Applying every concept we know

We start by considering the complex polynomial

$p(z)=z^{n}-e^{\iota\theta}$

The roots of this polynomial are $e^{\iota(\theta+2k\pi)/n}, 0\leq k\leq n-1$ and $k\in\mathbb{Z}$ .

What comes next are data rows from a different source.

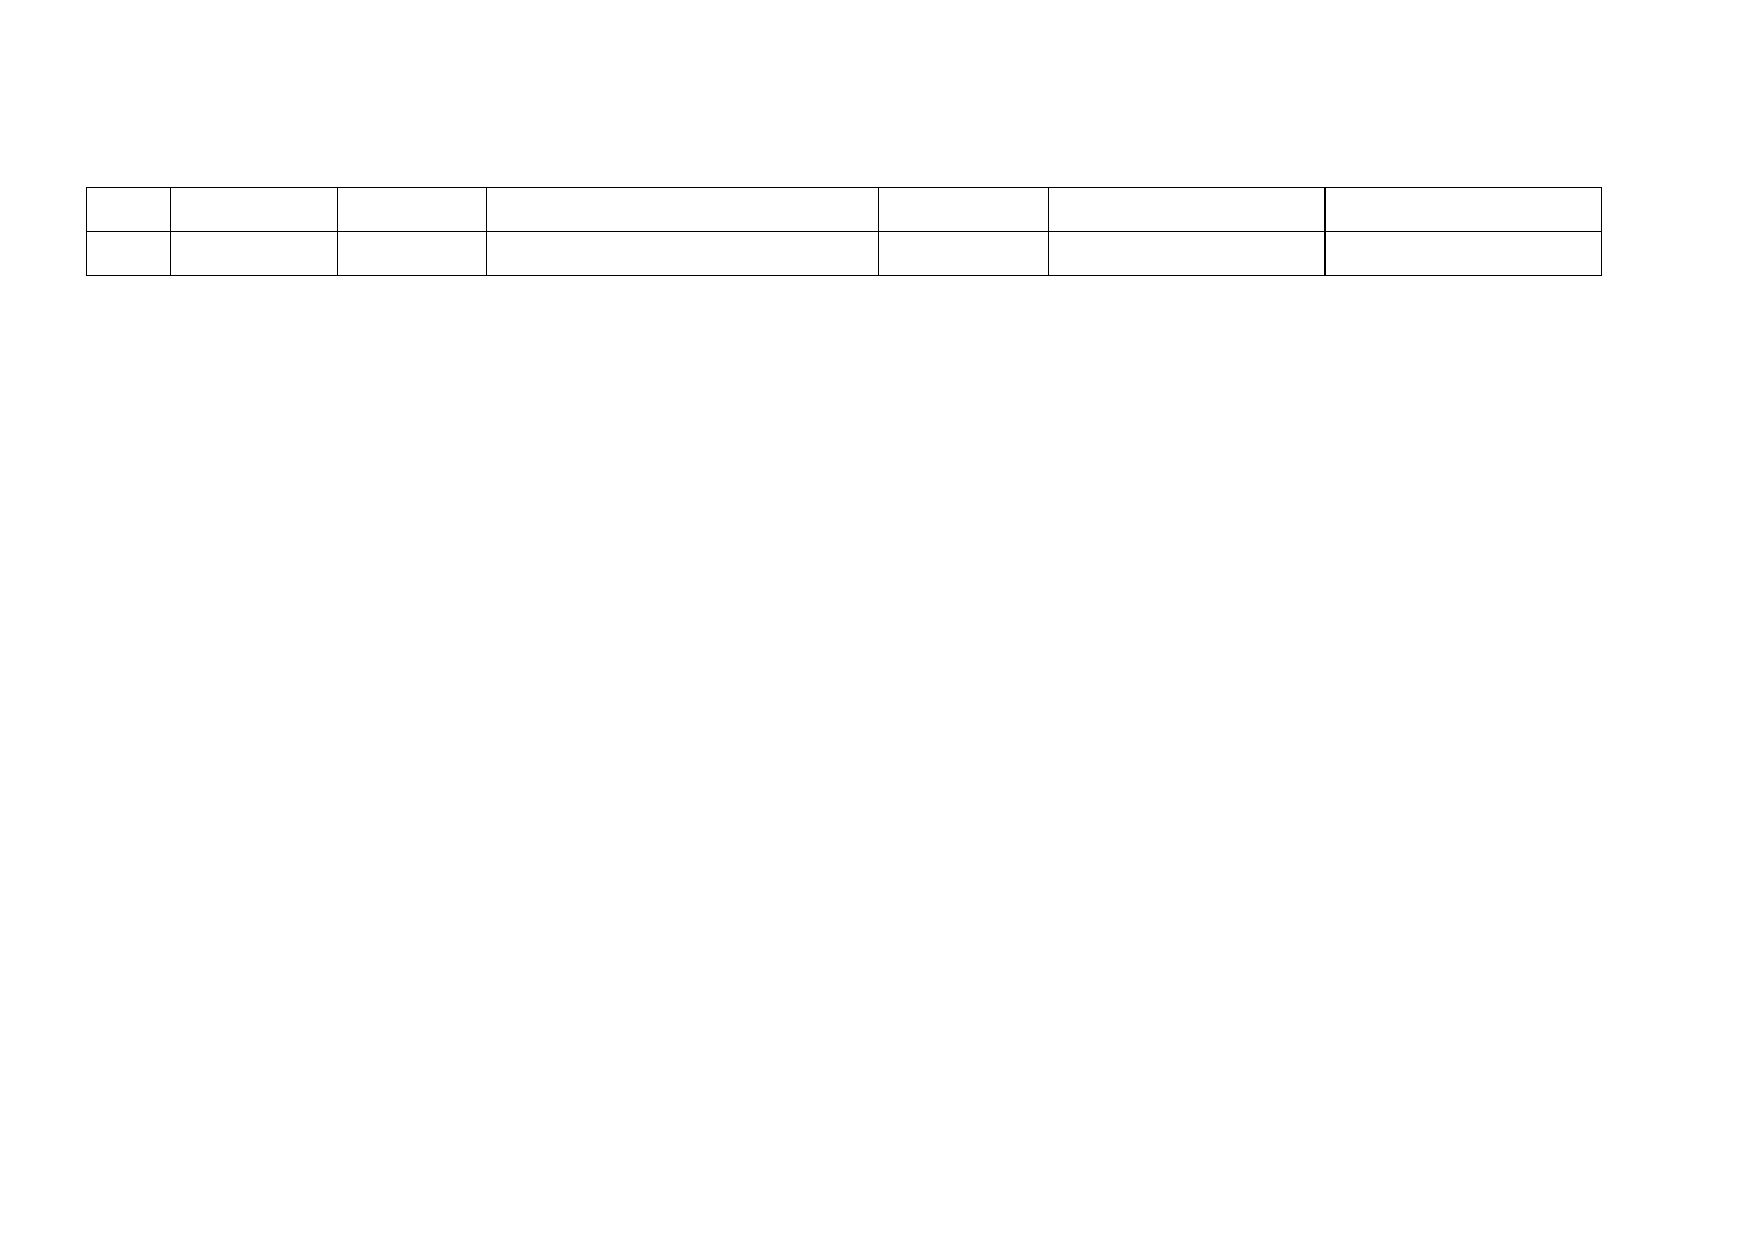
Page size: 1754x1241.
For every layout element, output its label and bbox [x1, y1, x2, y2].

table_cell [879, 232, 1048, 274]
table_cell [338, 188, 486, 231]
table_cell [1326, 188, 1601, 231]
table_cell [171, 188, 337, 231]
table_cell [487, 232, 878, 274]
table_cell [87, 188, 170, 231]
table_cell [1049, 188, 1324, 231]
table_cell [487, 188, 878, 231]
table_cell [1049, 232, 1324, 274]
table_cell [1326, 232, 1601, 274]
table_cell [338, 232, 486, 274]
table_cell [171, 232, 337, 274]
table_cell [87, 232, 170, 274]
table_cell [879, 188, 1048, 231]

Therefore the polynomial can be written as

$p(z)=(z-e^{\iota\theta/n})(z-e^{\iota(\theta+2\pi)/n})(z-e^{\iota(\theta+4\pi)/n})...(z-e^{\iota(\theta+2(n-1)\pi)/n})$

Substituting $z=1$ we get

$1-e^{\iota\theta}=(1-e^{\iota\theta/n})\displaystyle\prod_{k=1}^{n-1} \left( -2\iota\sin\left( \dfrac{\theta+2k\pi}{2n}\right)e^{\iota(\theta+2k\pi)/2n}\right)$

On simplifying the above identity we get

$\displaystyle\prod_{k=1}^{n-1} \sin\left( \dfrac{\theta+2k\pi}{2n}\right)=\dfrac{\sin (\theta/2)}{2^{n-1}\sin (\theta/2n)}$

$\therefore\displaystyle\sum_{k=1}^{n-1} \ln\left( \sin\left( \dfrac{\theta+2k\pi}{2n}\right)\right)=\ln\sin\dfrac{\theta}{2}-\ln\sin\dfrac{\theta}{2n}+\ln\left( \dfrac{1}{2^{n-1}}\right)$

Differentiating both sides w.r.t. $\theta$

$\displaystyle\sum_{k=1}^{n-1}\cot\left( \dfrac{\theta+2k\pi}{2n}\right)=n\cot\dfrac{\theta}{2}-\cot\dfrac{\theta}{2n}$

Again differentiating w.r.t. $\theta$

$\displaystyle\sum_{k=1}^{n-1}\csc^{2}\left( \dfrac{\theta+2k\pi}{2n}\right)=n^{2}\csc^{2}\dfrac{\theta}{2}-\csc^{2}\dfrac{\theta}{2n}$

Using the identity $1+\cot^{2}\theta=\csc^{2}\theta$ we get

$\displaystyle\sum_{k=1}^{n-1}\cot^{2}\left( \dfrac{\theta+2k\pi}{2n}\right)=n^{2}\csc^{2}\dfrac{\theta}{2}-\csc^{2}\dfrac{\theta}{2n}-n+1$

Now substitute $\theta=\pi,n=50$ to obtain

$\displaystyle\sum_{k=1}^{49}\cot^{2}\left( \dfrac{(2k+1)\pi}{100}\right)=2451-\csc^{2}\dfrac{\pi}{100}$

$\therefore a+b=\boxed{2551}$